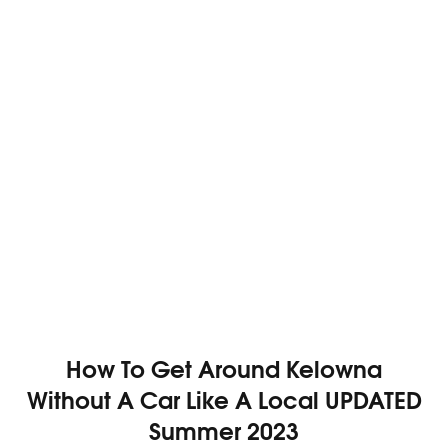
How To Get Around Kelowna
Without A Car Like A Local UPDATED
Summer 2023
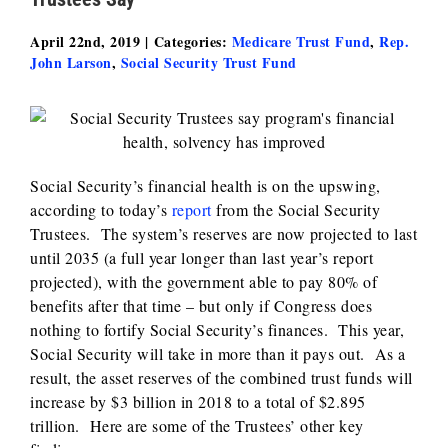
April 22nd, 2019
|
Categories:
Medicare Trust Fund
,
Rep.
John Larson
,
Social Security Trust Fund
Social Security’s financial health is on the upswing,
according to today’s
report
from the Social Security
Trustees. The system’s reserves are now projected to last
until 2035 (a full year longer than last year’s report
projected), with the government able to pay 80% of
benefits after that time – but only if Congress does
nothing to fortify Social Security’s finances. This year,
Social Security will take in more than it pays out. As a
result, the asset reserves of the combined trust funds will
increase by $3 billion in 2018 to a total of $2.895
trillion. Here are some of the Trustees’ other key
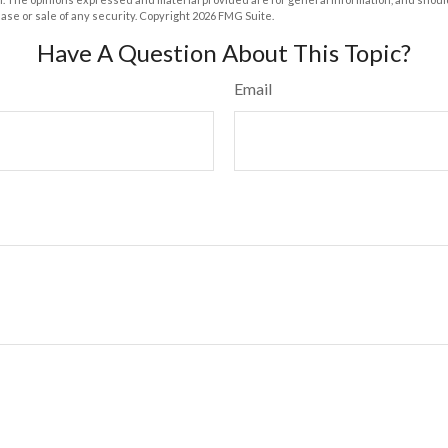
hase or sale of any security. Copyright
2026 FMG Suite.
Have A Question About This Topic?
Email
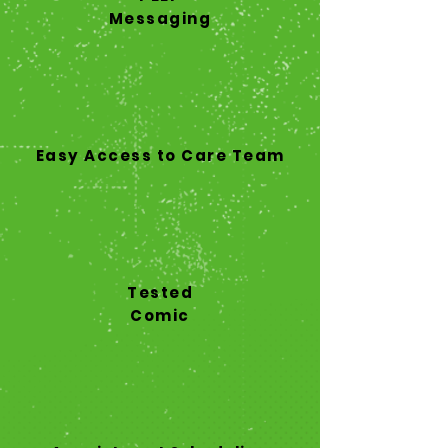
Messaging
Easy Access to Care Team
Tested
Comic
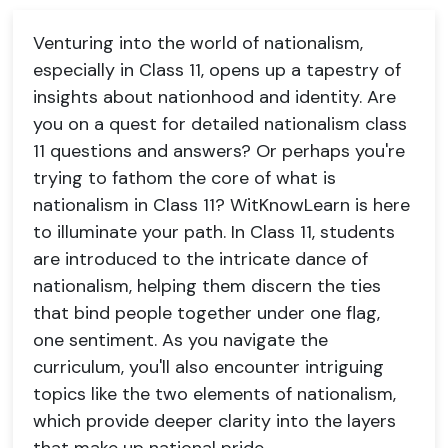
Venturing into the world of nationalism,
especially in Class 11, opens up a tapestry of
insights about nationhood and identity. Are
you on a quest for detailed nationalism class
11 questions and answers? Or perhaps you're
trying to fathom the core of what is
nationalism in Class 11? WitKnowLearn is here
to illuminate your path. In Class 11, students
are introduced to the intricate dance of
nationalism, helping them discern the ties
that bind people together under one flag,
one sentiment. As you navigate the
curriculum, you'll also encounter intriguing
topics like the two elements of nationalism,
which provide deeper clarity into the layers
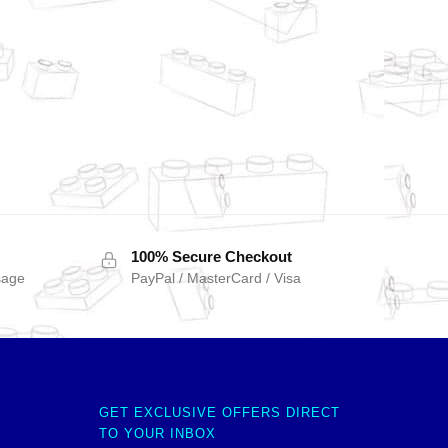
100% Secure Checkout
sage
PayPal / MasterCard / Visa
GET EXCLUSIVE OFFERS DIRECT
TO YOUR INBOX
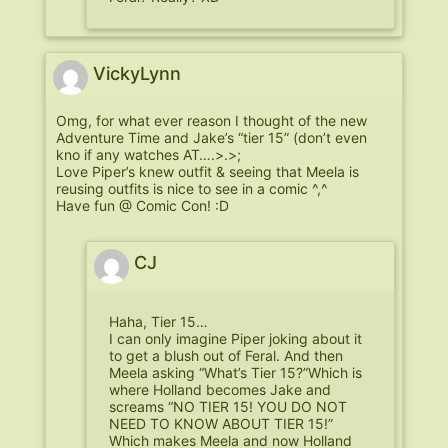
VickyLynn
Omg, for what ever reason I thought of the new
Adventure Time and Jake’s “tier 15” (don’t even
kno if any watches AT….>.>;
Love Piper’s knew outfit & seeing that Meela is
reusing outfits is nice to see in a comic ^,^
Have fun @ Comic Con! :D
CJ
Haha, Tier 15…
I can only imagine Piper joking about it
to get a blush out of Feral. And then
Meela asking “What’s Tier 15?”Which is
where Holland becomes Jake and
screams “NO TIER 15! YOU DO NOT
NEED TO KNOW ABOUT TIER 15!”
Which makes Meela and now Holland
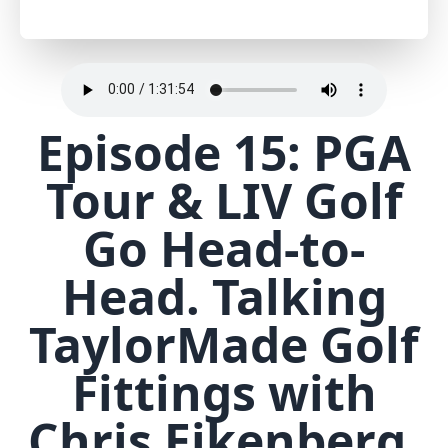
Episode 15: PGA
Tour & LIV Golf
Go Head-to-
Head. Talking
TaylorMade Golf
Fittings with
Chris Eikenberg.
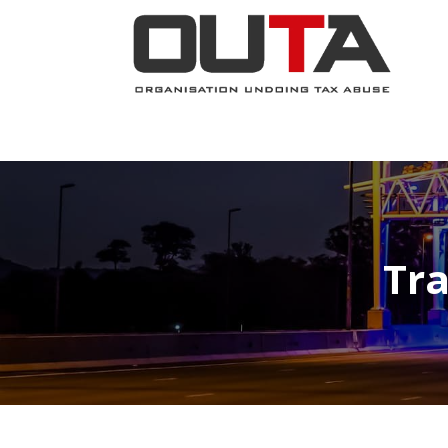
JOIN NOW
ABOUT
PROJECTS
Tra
====
Your assignment » Reproduce every line of the records above word for word, from the first to the last. Omit the bracketed picture markers from your copy.

Answer section »
How To Get Around Kelowna
Without A Car Like A Local UPDATED
Summer 2023
April 22nd, 2019
|
Categories:
Medicare Trust Fund
,
Rep.
John Larson
,
Social Security Trust Fund
Social Security’s financial health is on the upswing,
according to today’s
report
from the Social Security
Trustees. The system’s reserves are now projected to last
until 2035 (a full year longer than last year’s report
projected), with the government able to pay 80% of
benefits after that time – but only if Congress does
nothing to fortify Social Security’s finances. This year,
Social Security will take in more than it pays out. As a
result, the asset reserves of the combined trust funds will
increase by $3 billion in 2018 to a total of $2.895
trillion. Here are some of the Trustees’ other key
hase or sale of any security. Copyright
2026 FMG Suite.
Have A Question About This Topic?
Email
Messaging
Easy Access to Care Team
Tested
Comic
Venturing into the world of nationalism,
especially in Class 11, opens up a tapestry of
insights about nationhood and identity. Are
you on a quest for detailed nationalism class
11 questions and answers? Or perhaps you're
trying to fathom the core of what is
nationalism in Class 11? WitKnowLearn is here
to illuminate your path. In Class 11, students
are introduced to the intricate dance of
nationalism, helping them discern the ties
that bind people together under one flag,
one sentiment. As you navigate the
curriculum, you'll also encounter intriguing
topics like the two elements of nationalism,
which provide deeper clarity into the layers
100% Secure Checkout
sage
PayPal / MasterCard / Visa
GET EXCLUSIVE OFFERS DIRECT
TO YOUR INBOX
VickyLynn
Omg, for what ever reason I thought of the new
Adventure Time and Jake’s “tier 15” (don’t even
kno if any watches AT….>.>;
Love Piper’s knew outfit & seeing that Meela is
reusing outfits is nice to see in a comic ^,^
Have fun @ Comic Con! :D
CJ
Haha, Tier 15…
I can only imagine Piper joking about it
to get a blush out of Feral. And then
Meela asking “What’s Tier 15?”Which is
where Holland becomes Jake and
screams “NO TIER 15! YOU DO NOT
NEED TO KNOW ABOUT TIER 15!”
Which makes Meela and now Holland
Episode 15: PGA
Tour & LIV Golf
Go Head-to-
Head. Talking
TaylorMade Golf
Fittings with
Chris Eikenberg.
JOIN NOW
ABOUT
PROJECTS
Tra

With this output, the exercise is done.